(Beginning of Dataset extract)

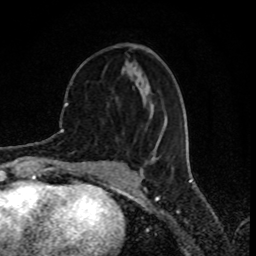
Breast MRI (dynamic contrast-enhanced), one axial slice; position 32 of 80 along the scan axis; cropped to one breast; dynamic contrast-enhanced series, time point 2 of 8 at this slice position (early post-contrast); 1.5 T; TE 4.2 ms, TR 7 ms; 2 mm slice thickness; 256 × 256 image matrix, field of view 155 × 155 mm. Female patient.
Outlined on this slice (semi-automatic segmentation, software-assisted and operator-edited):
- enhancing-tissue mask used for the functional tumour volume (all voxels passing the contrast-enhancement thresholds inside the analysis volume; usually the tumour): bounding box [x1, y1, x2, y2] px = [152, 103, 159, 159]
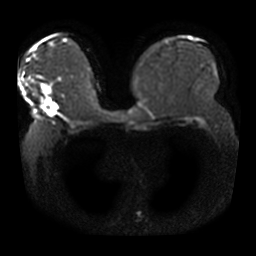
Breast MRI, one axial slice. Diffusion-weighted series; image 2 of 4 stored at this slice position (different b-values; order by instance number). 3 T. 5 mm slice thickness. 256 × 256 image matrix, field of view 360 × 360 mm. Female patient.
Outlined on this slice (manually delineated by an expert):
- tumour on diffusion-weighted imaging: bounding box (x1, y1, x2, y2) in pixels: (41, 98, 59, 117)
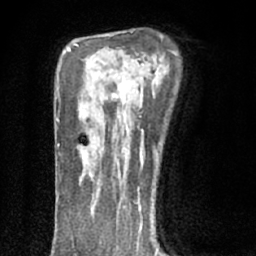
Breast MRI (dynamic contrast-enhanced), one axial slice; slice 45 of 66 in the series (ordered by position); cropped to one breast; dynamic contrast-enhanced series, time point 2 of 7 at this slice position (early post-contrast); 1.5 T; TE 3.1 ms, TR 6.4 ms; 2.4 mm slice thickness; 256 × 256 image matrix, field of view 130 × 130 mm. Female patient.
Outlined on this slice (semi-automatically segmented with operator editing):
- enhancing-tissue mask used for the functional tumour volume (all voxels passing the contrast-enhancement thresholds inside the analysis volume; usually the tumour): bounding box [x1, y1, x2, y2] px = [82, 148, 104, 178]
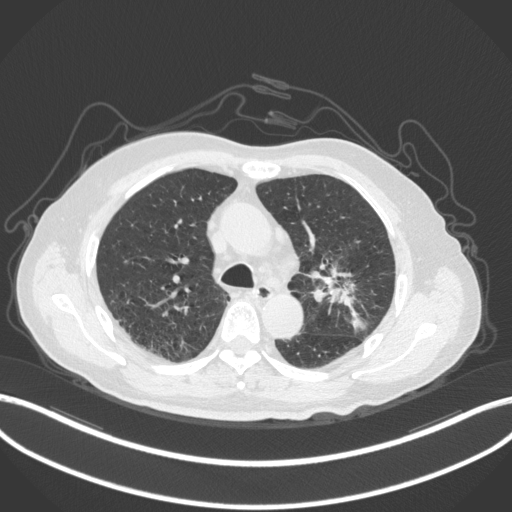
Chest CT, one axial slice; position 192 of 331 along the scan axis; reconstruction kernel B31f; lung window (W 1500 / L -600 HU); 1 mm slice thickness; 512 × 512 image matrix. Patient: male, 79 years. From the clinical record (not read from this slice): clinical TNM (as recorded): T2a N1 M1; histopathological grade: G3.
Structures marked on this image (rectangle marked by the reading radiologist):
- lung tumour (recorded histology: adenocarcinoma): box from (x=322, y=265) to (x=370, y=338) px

(End of Dataset extract)

Task objective :: Start copying at the line that contains "Chest CT, one" and stop after the last line of the records, keeping every line exactly.

Exercise result ::
Chest CT, one axial slice; position 192 of 331 along the scan axis; reconstruction kernel B31f; lung window (W 1500 / L -600 HU); 1 mm slice thickness; 512 × 512 image matrix. Patient: male, 79 years. From the clinical record (not read from this slice): clinical TNM (as recorded): T2a N1 M1; histopathological grade: G3.
Structures marked on this image (rectangle marked by the reading radiologist):
- lung tumour (recorded histology: adenocarcinoma): box from (x=322, y=265) to (x=370, y=338) px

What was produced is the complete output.